Crystal Hall's Reflection | Poverty Initiative Chapel Service

Crystal Hall's Reflection
Poverty Initiative Chapel Service
Moday, February 8, 2010. 12:00 pm.
James Chapel
Union Theological Seminary

 

I heard a certain version of events in American history class as a child.  The Pilgrims and the American Indians shared a peaceful feast of thanksgiving.  The Africans that were brought to these shores were the courageous heroes of the Underground Railroad.  The women who asked for the right to vote popularized the soapbox speech.  The Southern segregationists only needed to be reminded by four young men at a lunch counter that, indeed, all have a right to be served. 

My teachers continued that those are things in the past.  America is now the greatest country in the world, because of the freedoms granted in its founding documents.  American citizens are now truly free to enjoy life, liberty and the pursuit of happiness.  If you work hard enough and persevere long enough you too can achieve the American dream.

During the Immersion, the Poverty Initiative and local activists took a walking tour of Philadelphia.  Our first stop was Independence Park, the site of both Independence Hall and the Liberty Bell.  Within sight of where the Declaration was signed, we visited the Liberty Bell Center, a self-described “national shrine”.  The National Park Service, like my grade school history teachers, had a story to tell.

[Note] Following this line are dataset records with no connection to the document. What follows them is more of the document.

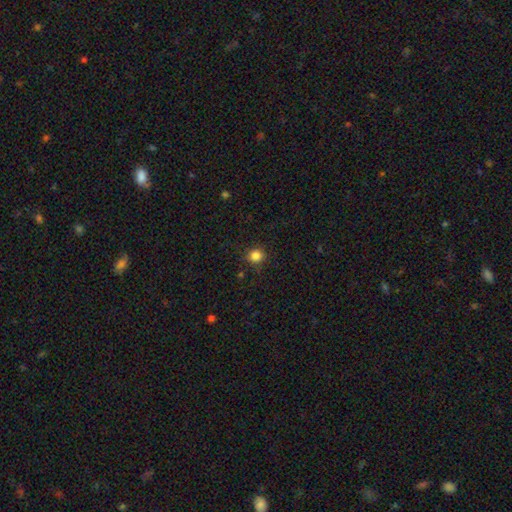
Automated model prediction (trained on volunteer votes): The model was most divided on "smooth or featured": smooth: 84%, star or artifact: 12%, featured or disk: 4%. More confident: how rounded — round (90%); merging — none (89%).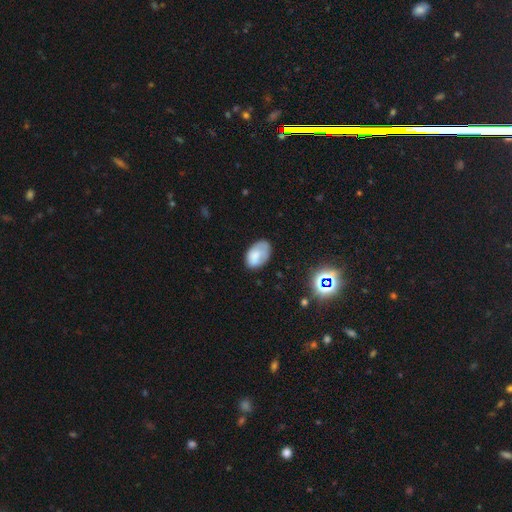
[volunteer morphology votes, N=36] Smooth or featured? smooth (81%)
How rounded? in between (97%)
Merging? none (63%)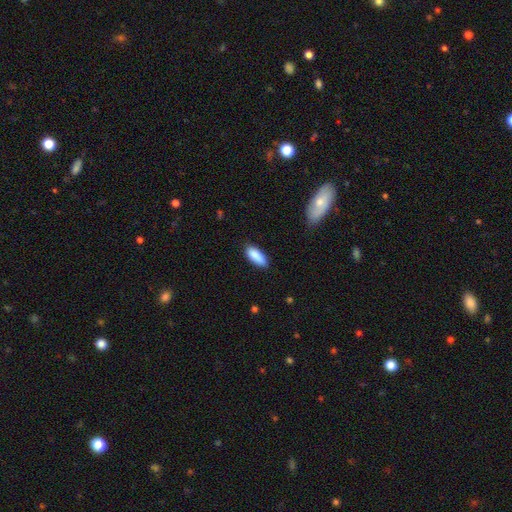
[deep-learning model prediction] smooth_or_featured: smooth (p=0.89) [alt: star or artifact p=0.06]
how_rounded: in between (p=0.74) [alt: cigar-shaped p=0.24]
merging: none (p=0.82) [alt: minor disturbance p=0.14]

Abolition.  Women’s suffrage.  Civil Rights.  Each of these struggles used the Liberty Bell as a symbol in creating a more just and equitable society.  Did you hear the litany? Abolition.  Women’s suffrage.  Civil Rights.  (Pause.)  According to the national narrative, America’s struggle for liberty ended with the Civil Rights movement.  But for the mother in the shelter system, the undocumented immigrant working three jobs just to survive, and for the student fighting school violence with non-violent resistance, the struggle is not a thing of the past…  The struggle for the human rights to housing, a living wage, education, and health care is not a thing of the past.  These are the pursuits of freedom and liberty by sophisticated, audacious people directly impacted by poverty in this nation, today.

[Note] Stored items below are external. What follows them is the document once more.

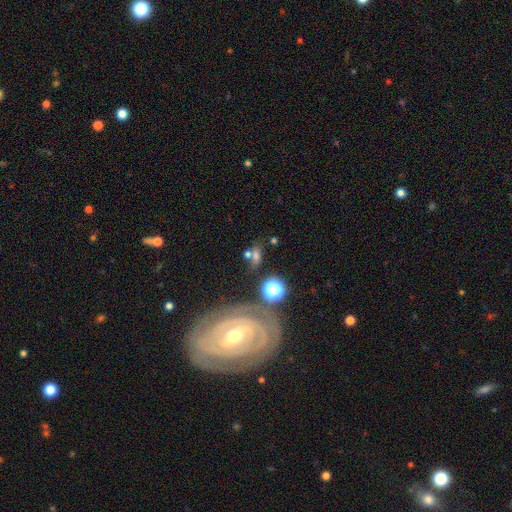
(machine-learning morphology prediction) Smooth or featured? smooth (55%)
How rounded? in between (60%)
Merging? none (50%)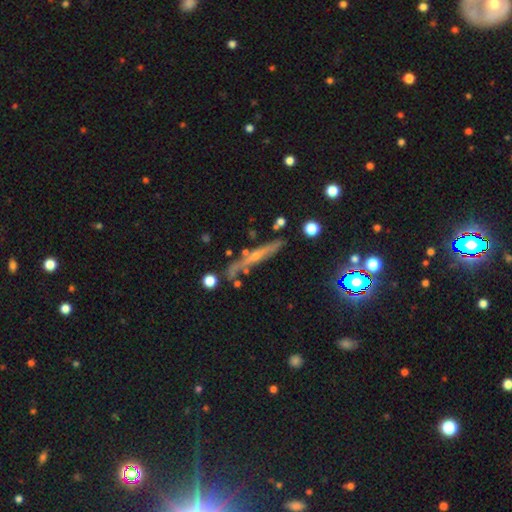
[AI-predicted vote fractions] smooth_or_featured: featured or disk (p=0.41) [alt: star or artifact p=0.37]
merging: none (p=0.64) [alt: minor disturbance p=0.16]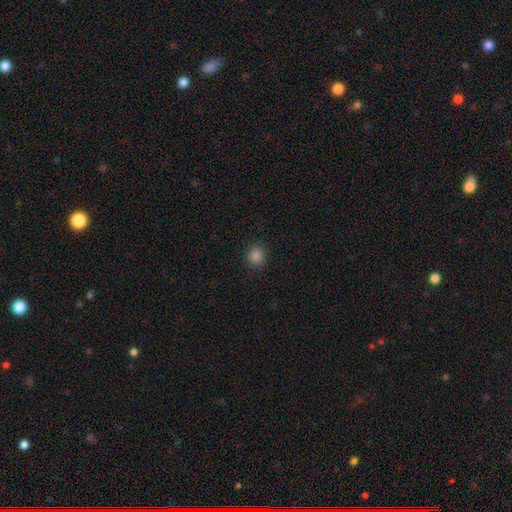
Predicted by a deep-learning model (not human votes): This is clearly a smooth galaxy (85%). How rounded: clearly round (85%). Merging: clearly none (90%).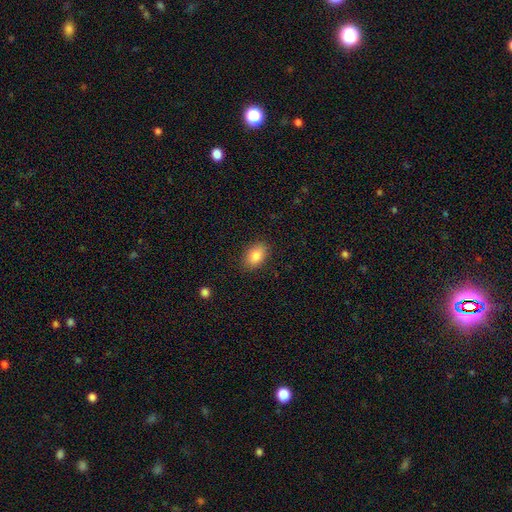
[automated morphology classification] smooth-or-featured: smooth: 84% | featured or disk: 8% | star or artifact: 8%
  how-rounded: in between: 85% | round: 13% | cigar-shaped: 2%
  merging: none: 87% | minor disturbance: 9% | major disturbance: 2% | merger: 1%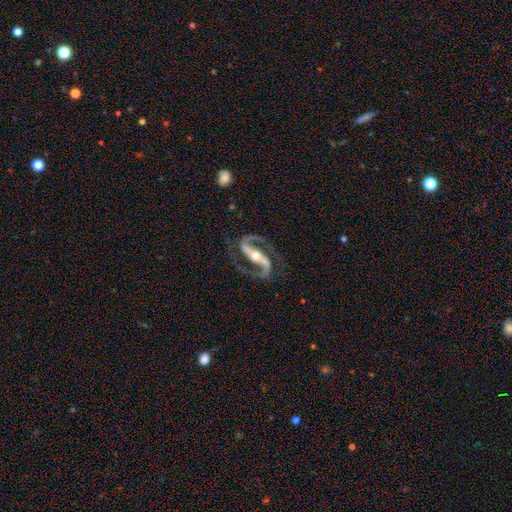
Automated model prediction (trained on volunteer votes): Overall: featured or disk (94%). Edge-on disk: no (96%). Bar: strong (71%). Spiral arms: yes (98%). Spiral arm count: 2 (94%). Spiral winding: medium (62%). Bulge size: moderate (63%; small 30%). Merging: none (81%).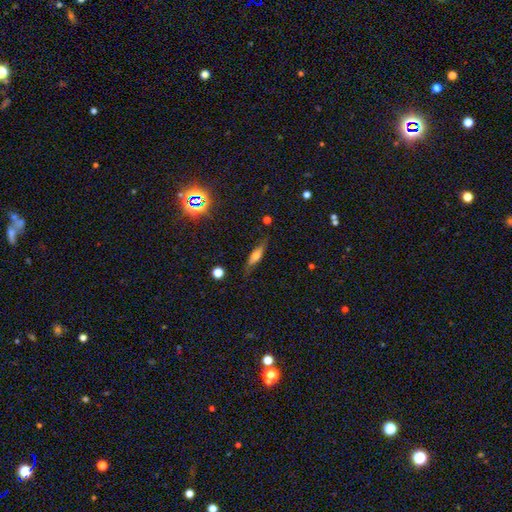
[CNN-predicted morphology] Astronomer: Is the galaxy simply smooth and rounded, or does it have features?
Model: smooth — 46% (runner-up: featured or disk, 44%).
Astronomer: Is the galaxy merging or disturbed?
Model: none — 77%.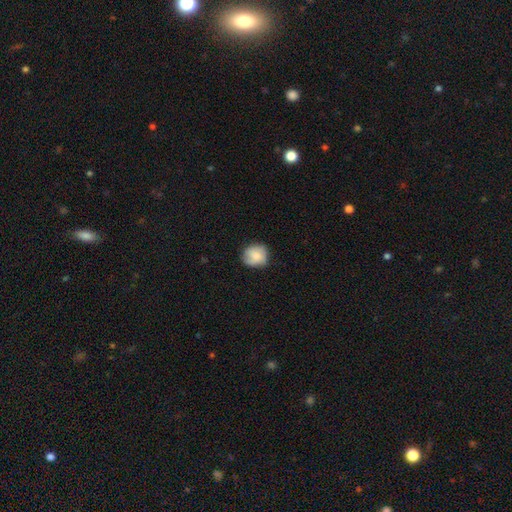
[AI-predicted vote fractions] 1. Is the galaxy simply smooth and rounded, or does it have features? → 80% smooth, 13% featured or disk, 7% star or artifact.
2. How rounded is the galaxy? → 81% round, 18% in between, 1% cigar-shaped.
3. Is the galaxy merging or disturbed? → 75% none, 20% minor disturbance, 4% major disturbance, 1% merger.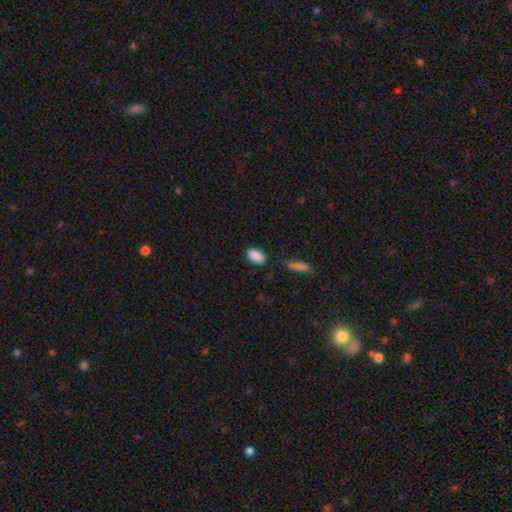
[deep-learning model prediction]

 “Life, liberty, and the pursuit of happiness.”  Do these words perhaps have a more hollow ring?  The Liberty Bell is inscribed with words from Leviticus 25:10: “You shall proclaim liberty throughout the land to all its inhabitants.”  The Kensington Welfare Rights Union of North Philly protested for the right to housing at the Liberty Bell in the 1990s.  Some were arrested and banned from the grounds.  Leviticus 25:10 continues, though not inscribed on the bell, “It shall be a jubilee for you: you shall return, every one of you, to your property and every one of you to your family.”  “Liberty” in this passage is understood in terms of economic redistribution and forgiveness of debts.  The Liberty Bell is cracked and silent.   

But, no.  We cannot allow ourselves to become cynics, jaded into the assumed inevitability of a history that repeats itself.  This struggle, to achieve the ideals of our founding documents, is ours too, not as a patriotic duty but as the fight for human dignity.  If we are to be judged by how we treated the least of these, as Willie Baptist says, we must understand that we—you and me and the man who slept on the steps of Riverside Church last night—we are “all of these.”  We will all be judged by how we strived for justice for each other.  This is our struggle, not because we are American but because we are all children of God.